Problem 1: should I choose a CoxPH model (Cox proportional hazards model) or a logistic regression model?
CoxPH: the tenure variable can be considered as time to event (churn) and we can also easily determine if a record is censored. Then with the survival function $S(t \mid x) = S_0(t)^{\exp(x^\top \beta)}$, we calculate the probability of survival (non-churn) at time $t$ for a customer.
Logistic regression: the logistic regression seems also suitable for this case. The tenure will be an explanatory variable and the churn will be the target variable.
Problem 2: how should I prepare data for a model?
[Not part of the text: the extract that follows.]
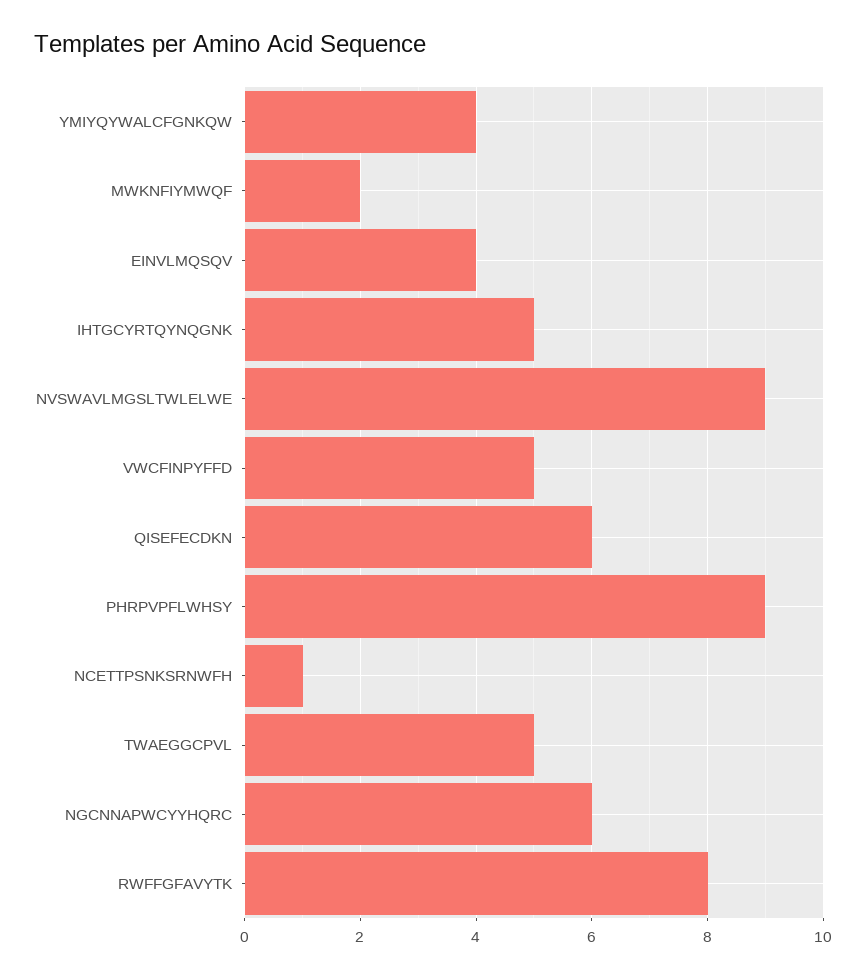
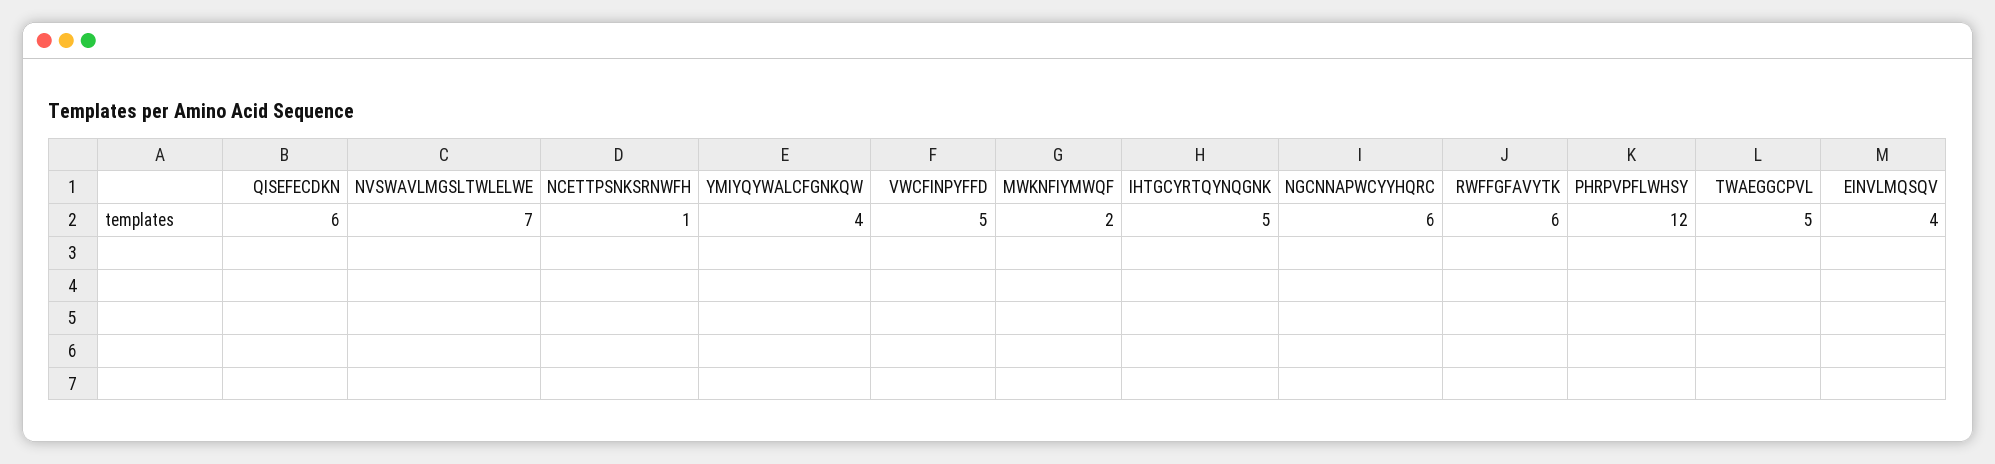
NVSWAVLMGSLTWLELWE: 9 -> 7
PHRPVPFLWHSY: 9 -> 12
RWFFGFAVYTK: 8 -> 6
If we choose Cox regression, we need and select only one line (maybe the last one) for each individual customer. So that would be like:
| month | customer_id | tenure | gender | ... | churn | |
|---|---|---|---|---|---|---|
| 1 | 2022-01 | 1 | 6 | 1 | 1 | |
| 6 | 2022-03 | 2 | 17 | 1 | 0 | |
| 7 | 2022-03 | 3 | 14 | 0 | 1 | |
| 8 | 2022-03 | 4 | 1 | 1 | 0 |
If we choose logistic regression, we fit the model with all data rows (every month for every customer).
Am I thinking correctly about the problems?